Extracto
>>>>>
El Gobierno entierra sus promesas ante la crisis

Calviño vuelve a la carga con los funcionarios y afirma que los ERTE solo deben seguir en los sectores más necesitados

La preparación de los presupuestos está suponiendo un baño de realidad para el Ejecutivo socialcomunista. Pese a que la coalición hizo de la revalorización de los sueldos de los empleados públicos y de las pensiones su caballo de batalla en favor del sector público que, según sus eslóganes había triturado el PP para sacar al país de la crisis, y a que hace apenas seis meses se vendía que el “escudo social” no dejaría a nadie atrás y cubriría a todos los sectores el tiempo necesario, el tándem Pedro Sánchez y Pablo Iglesias parece haberse olvidado de todo ello. La jugosa partida de fondos europeos no llegará a tiempo para poderlos integrar en el nuevo plan presupuestario que el Gobierno debe remitir a Bruselas antes de que expire el 15 de octubre, por lo que ya es un hecho la intención del Ejecutivo de ajustarse el cinturón en el gasto a la espera de que los fondos europeos dejen algo más de margen.

En este sentido, la vicepresidenta económica, Nadia Calviño, se ha convertido en el ariete encargado de adelantar las intenciones de la coalición por mucho que sectores de Podemos se rasguen las vestiduras. Esta semana ya anunció en entrevista en la Cope que el Gobierno estudia congelar los sueldos de los funcionarios al menos un año y que podría hacer algo similar con las pensiones, aprovechando la perspectiva de un IPC plano en los próximos trimestres, lo que permitiría hacer los ajustes sin que jubilados y funcionarios notaran la pérdida de poder adquisitivo el próximo ejercicio. Hoy mismo, desde Berlín, ha vuelto a la carga con los funcionarios.
<<<<<
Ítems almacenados
>>>>>
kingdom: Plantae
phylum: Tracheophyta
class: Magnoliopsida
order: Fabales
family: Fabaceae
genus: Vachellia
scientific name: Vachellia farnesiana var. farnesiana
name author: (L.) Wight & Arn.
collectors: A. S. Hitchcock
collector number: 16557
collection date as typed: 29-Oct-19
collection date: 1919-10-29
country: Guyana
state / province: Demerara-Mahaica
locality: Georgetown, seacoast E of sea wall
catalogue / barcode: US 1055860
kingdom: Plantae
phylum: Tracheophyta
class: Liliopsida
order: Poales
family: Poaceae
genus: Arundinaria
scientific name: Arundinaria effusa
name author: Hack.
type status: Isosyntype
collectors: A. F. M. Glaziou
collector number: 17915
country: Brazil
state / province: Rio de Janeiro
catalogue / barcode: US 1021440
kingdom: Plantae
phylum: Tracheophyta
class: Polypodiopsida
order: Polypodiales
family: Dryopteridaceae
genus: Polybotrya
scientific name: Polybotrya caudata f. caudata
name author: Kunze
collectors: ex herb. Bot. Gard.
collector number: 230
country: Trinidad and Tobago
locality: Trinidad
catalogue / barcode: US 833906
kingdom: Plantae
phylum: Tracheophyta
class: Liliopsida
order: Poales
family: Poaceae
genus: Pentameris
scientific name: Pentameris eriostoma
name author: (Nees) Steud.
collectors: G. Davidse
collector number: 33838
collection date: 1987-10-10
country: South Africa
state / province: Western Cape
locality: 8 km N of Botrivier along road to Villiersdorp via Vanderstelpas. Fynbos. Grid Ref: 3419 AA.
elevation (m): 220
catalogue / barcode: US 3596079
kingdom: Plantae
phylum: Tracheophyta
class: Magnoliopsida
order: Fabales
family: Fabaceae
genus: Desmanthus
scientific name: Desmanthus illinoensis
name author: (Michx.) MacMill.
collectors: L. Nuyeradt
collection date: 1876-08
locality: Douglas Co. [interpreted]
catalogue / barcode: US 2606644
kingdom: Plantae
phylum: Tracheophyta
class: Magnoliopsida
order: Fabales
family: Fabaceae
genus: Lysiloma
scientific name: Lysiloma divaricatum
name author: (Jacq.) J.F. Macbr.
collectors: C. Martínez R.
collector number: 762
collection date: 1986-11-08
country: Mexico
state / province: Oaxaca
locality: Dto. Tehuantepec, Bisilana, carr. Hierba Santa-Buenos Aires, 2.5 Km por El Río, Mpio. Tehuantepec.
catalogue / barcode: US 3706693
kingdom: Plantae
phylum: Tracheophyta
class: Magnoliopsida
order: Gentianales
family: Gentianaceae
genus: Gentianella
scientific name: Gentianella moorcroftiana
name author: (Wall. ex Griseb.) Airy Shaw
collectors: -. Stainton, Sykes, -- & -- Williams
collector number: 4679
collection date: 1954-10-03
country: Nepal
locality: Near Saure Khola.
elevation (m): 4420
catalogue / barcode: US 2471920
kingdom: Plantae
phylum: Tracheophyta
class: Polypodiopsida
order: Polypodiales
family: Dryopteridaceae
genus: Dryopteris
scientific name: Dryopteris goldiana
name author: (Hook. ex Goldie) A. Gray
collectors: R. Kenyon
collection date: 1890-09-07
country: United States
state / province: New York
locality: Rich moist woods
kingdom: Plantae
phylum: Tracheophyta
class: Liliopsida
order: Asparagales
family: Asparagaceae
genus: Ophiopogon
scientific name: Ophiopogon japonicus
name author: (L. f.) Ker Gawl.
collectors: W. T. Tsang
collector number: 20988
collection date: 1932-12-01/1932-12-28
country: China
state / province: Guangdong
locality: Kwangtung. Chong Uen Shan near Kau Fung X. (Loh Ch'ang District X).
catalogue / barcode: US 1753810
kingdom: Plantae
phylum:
<<<<<
Actualiza el fragmento del extracto que empieza con "En este sentido, la" y acaba con "con los funcionarios.": reprodúcelo con "ministra de Asuntos Económicos" en lugar de "vicepresidenta económica".

Resultado
En este sentido, la ministra de Asuntos Económicos, Nadia Calviño, se ha convertido en el ariete encargado de adelantar las intenciones de la coalición por mucho que sectores de Podemos se rasguen las vestiduras. Esta semana ya anunció en entrevista en la Cope que el Gobierno estudia congelar los sueldos de los funcionarios al menos un año y que podría hacer algo similar con las pensiones, aprovechando la perspectiva de un IPC plano en los próximos trimestres, lo que permitiría hacer los ajustes sin que jubilados y funcionarios notaran la pérdida de poder adquisitivo el próximo ejercicio. Hoy mismo, desde Berlín, ha vuelto a la carga con los funcionarios.